Warren Buffett gives Tesco both barrels

Warren Buffett has been very rude about the supermarket giant Tesco. He’s earned that right.

Well, really he’s earned the right twice over: firstly, by building an unrivalled investment track record; and, secondly, by suffering one of his biggest ever losses on a stake in the UK supermarket group.

Over the weekend Berkshire Hathaway shareholders received their golden anniversary letter from the Sage of Omaha. The missive, like the 49 that preceded it, was wide-ranging and interesting.

But the section on Berkshire Hathaway’s investment in Tesco was particularly noteworthy.
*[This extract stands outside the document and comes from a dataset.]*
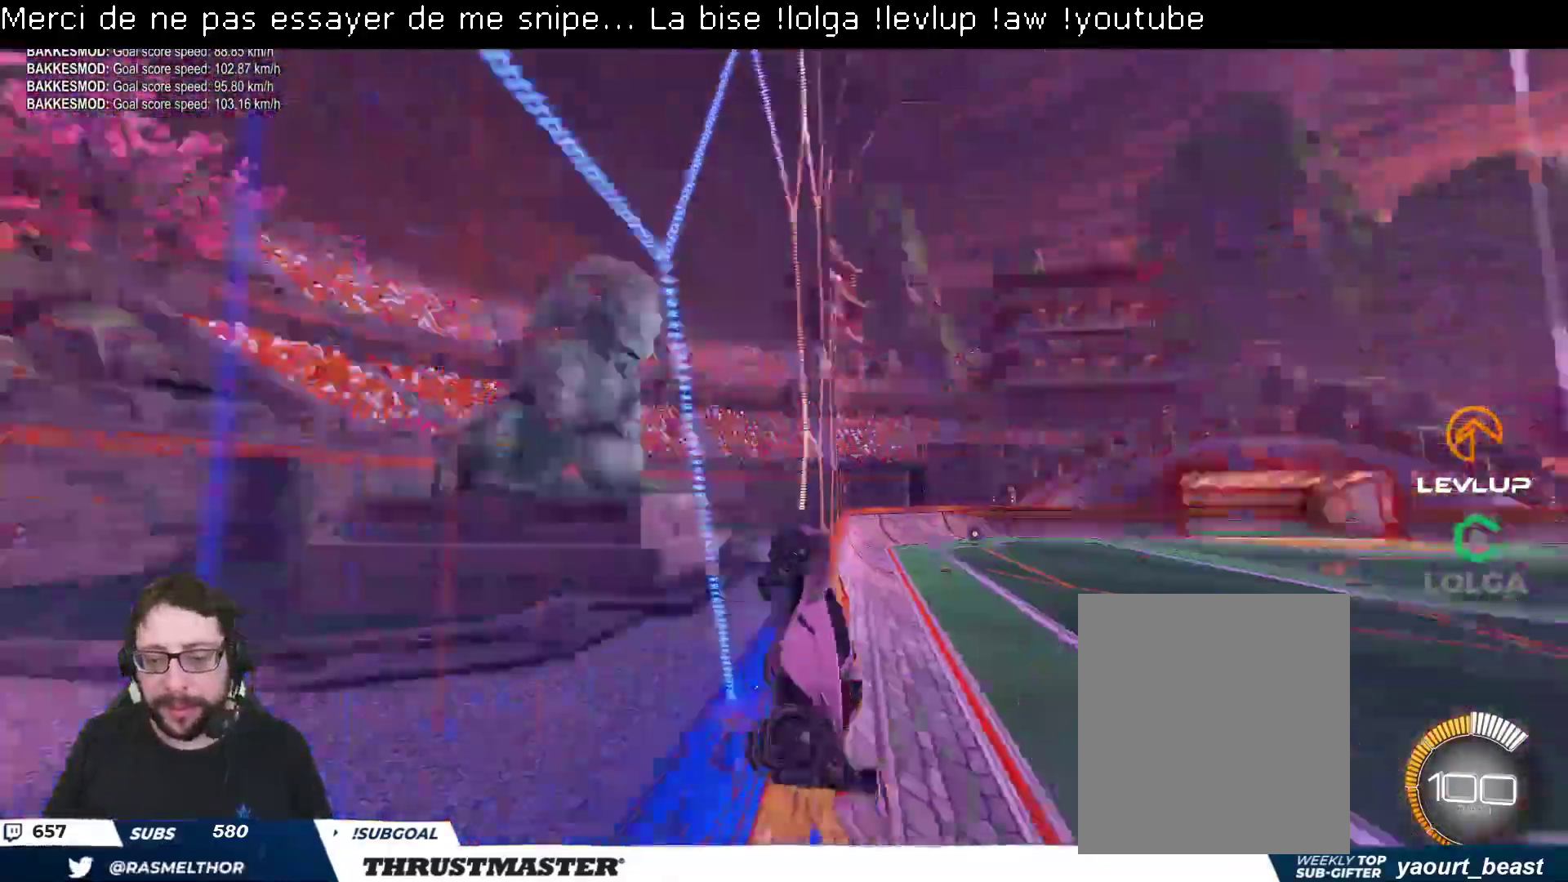
{"buttons": ["B", "R2"], "left_stick": "right", "right_stick": "center", "events": [[50, "Y", "up"], [100, "R2", "up"], [167, "left_stick", "down"], [300, "R2", "down"], [450, "left_stick", "right"], [500, "B", "down"]]}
Buffett started off by pointing out that Tesco no longer featured in the list of Berkshire Hathaway’s biggest investments.

At the end of 2012, Buffett owned 415m of Tesco’s shares. In 2013, having “soured somewhat on the company’s then-management”, he sold 114m shares. He concedes now that he should have sold more.

“My leisurely pace in making sales would prove expensive,” he said.

Indeed it would. 2014 was a dreadful year for Tesco. Sales fell, margins were squeezed, the chief executive left and an accounting scandal was uncovered.

Over the course of the year the company’s shares fell 43.5pc. Berkshire Hathaway lost $444m on its investment. It has now sold out of its position.

Even after 50 years at the helm of Berkshire Hathaway, Buffett is trying to learn from his mistakes and pass those lessons on to his investors.

What did he learn from the Tesco fiasco?

“In the world of business, bad news often surfaces serially: you see a cockroach in your kitchen; as the days go by, you meet his relatives.”